オレンジ色の時間

●「オレンジ色の時間」                           西川 圭介

 

 放課後の風景がオレンジ色に染まる。教室の片隅で、ひとり隠れてため息をついた。

 もっと、上手くできたらよかったのに。高台にある校舎5階のそこかしこから、楽器の音が響いてくる。窓辺に見える東京湾の向こうで、ビル群が夕焼けの底に沈もうとしていた。

 

 1980年代後半、今でいう志学館高等部の5期生だった私は、吹奏楽部でホルンを担当していた。音感がいいわけでもなく、小さいころからリコーダーでも演奏は遅れがちだった。それでも楽器に淡い憧れを抱いていたのだが、才能のなさを思い知らされるとどうにも気落ちしてしまう。格好の悪さをうまく説明できない自分が面倒になり、とうとう1年の途中で部活を辞めてしまった。もっと気楽な高校生活を送ろうと思ったのだが、いざ辞めてしまうと、気が休まるどころではなかった。

 学校から帰る私を、あの聞き慣れた音が追いかけてくるのだ。打楽器はハードロックばりにビートをはじき、木管の掛け合いは小鳥のおしゃべりのよう。金管はたまに音が外れたが、素直で、明るかった。自転車のペダルをこぐ足を踏ん張ってみても、音は頭から離れない。上手いとか下手とかの問題ではない。ありのままの自分に向き合い、まっすぐであることの潔さと力強さを思い知らされた。もう降参するしかなかった。

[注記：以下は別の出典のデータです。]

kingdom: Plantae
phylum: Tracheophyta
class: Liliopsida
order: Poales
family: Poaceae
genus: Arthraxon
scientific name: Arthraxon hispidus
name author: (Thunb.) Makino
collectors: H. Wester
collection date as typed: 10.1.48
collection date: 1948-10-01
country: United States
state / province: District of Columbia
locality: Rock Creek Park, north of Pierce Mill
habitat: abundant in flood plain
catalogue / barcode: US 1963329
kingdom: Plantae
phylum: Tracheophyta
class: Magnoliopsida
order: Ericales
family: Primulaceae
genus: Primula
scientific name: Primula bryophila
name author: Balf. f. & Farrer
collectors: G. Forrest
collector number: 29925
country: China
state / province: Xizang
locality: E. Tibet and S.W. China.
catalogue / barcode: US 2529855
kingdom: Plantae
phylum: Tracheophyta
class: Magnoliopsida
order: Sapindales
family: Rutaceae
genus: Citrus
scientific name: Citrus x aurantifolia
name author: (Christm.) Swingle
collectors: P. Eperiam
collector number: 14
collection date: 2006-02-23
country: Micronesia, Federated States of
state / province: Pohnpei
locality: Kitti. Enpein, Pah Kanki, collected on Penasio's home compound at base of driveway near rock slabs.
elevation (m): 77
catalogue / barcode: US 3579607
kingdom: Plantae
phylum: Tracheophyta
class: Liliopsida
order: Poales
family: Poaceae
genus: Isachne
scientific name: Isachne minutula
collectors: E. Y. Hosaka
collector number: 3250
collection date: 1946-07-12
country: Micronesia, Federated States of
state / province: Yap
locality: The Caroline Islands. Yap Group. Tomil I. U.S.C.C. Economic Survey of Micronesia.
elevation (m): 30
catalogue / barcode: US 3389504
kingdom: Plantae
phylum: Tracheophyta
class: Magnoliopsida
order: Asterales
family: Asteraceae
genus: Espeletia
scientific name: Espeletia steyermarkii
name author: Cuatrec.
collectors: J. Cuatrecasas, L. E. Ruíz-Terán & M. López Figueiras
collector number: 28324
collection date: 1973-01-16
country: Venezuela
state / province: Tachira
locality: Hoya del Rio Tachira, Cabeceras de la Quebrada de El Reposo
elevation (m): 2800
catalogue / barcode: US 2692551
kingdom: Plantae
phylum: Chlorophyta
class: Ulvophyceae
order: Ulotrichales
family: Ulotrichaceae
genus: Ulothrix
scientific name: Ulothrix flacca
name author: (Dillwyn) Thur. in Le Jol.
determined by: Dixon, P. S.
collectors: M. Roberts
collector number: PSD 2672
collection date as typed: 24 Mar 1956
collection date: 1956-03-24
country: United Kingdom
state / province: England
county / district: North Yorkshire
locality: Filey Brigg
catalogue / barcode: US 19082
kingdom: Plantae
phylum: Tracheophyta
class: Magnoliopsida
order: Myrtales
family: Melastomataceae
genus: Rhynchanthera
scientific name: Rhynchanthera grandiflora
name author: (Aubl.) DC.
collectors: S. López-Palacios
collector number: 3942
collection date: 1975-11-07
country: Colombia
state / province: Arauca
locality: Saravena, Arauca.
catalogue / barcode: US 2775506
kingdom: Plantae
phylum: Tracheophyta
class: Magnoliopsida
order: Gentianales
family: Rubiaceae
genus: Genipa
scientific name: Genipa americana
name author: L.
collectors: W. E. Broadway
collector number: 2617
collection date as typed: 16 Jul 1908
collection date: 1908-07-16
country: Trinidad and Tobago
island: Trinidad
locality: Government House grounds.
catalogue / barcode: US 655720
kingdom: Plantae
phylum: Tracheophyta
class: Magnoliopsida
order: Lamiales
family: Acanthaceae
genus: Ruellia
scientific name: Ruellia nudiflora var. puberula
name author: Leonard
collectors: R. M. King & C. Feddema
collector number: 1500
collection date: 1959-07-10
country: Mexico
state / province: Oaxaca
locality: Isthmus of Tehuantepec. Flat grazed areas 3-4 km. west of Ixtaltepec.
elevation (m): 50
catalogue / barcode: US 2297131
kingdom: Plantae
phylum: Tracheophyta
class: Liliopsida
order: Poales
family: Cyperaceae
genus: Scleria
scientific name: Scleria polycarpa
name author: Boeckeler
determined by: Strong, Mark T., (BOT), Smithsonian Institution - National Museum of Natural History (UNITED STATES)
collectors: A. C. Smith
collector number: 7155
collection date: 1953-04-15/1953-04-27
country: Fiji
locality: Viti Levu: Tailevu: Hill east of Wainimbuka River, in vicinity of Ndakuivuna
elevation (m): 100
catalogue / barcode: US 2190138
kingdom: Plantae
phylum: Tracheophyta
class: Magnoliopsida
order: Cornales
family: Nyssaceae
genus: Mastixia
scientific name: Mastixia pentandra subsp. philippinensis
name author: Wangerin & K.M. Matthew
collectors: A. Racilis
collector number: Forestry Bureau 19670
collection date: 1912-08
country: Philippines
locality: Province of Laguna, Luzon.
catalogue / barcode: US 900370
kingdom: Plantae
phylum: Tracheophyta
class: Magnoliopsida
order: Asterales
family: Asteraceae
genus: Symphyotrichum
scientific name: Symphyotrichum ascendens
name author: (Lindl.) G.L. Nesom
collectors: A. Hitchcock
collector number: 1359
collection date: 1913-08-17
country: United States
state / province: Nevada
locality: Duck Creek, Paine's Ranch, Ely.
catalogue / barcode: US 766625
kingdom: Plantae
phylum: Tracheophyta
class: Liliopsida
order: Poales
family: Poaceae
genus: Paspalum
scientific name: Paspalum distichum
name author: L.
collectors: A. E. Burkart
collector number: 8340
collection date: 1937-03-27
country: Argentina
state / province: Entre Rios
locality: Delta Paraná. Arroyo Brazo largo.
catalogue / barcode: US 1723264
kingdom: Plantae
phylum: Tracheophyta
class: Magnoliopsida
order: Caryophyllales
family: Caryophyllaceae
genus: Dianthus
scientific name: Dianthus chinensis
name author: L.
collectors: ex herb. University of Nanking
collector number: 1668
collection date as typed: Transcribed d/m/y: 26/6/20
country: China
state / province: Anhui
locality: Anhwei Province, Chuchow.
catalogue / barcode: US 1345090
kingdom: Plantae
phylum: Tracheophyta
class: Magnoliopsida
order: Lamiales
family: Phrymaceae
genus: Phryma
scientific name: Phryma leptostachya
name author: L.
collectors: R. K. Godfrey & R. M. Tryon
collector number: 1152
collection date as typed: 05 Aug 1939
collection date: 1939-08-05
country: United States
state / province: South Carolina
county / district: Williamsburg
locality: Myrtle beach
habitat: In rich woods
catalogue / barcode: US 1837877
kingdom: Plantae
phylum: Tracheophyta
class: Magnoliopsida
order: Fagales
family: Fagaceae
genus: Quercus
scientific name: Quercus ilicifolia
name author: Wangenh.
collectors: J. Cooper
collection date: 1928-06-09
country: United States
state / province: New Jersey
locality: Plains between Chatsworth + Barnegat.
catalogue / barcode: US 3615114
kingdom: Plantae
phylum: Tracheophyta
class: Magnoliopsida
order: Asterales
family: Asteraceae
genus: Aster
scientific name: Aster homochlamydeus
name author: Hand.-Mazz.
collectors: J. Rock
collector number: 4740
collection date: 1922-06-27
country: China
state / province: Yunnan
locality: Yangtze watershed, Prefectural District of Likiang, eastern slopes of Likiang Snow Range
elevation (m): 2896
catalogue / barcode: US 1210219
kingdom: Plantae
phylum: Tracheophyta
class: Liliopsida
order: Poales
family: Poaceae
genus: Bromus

 夕日が差す部室前の廊下で、モジモジとしている私を見つけた先輩が、笑って助け舟を出してくれた。「やりたいんだろ。いいから、また来いよ」まだ若く、小さなバンドだったが、そこでめぐりあったメンバーは、とびきり素敵だった。仲間の成功は自分のこととして自慢したし、失敗には見て見ぬふりをせず、それでいて、おおらかだった。弱さも、強さも、ありのままの自分を認め合った。

 

 あれから20年以上の時が過ぎ、大人になった私は、高校生のころ、海のかなたに見えた東京のビル群で、社会人として多くの時を過ごしてきた。徹夜明けのオフィスで朝を迎え、朝食のパンと牛乳を手に、風景が朝焼けに染まっていくのを眺める時、あの時の音色が心のうちから聞こえてくる。生活することの重さにおしつぶされそうになり、諦めと達観のうちに身を隠してしまいたいと思う時、あのまっすぐな音が、また私を追いかけてくるように感じるのだ。そうだ、たとえいまここに楽器がないのだとしても、私たちは、自らのうちにいつもそれを携えている。異なる道を歩んでいても、どんなに年齢を重ねようとも、若かったあのころ、仲間たちと刻んだひたむきな時間は、いつまでも色あせることはない。真剣に打ち込んだからこその特権を、私たちは手にしている。耳をすませば、聞こえてくる。懐かしさといとおしさに満ちたあの音色が。情熱と勇気と優しさに満ちた時間は、胸のうちを、いまも流れている。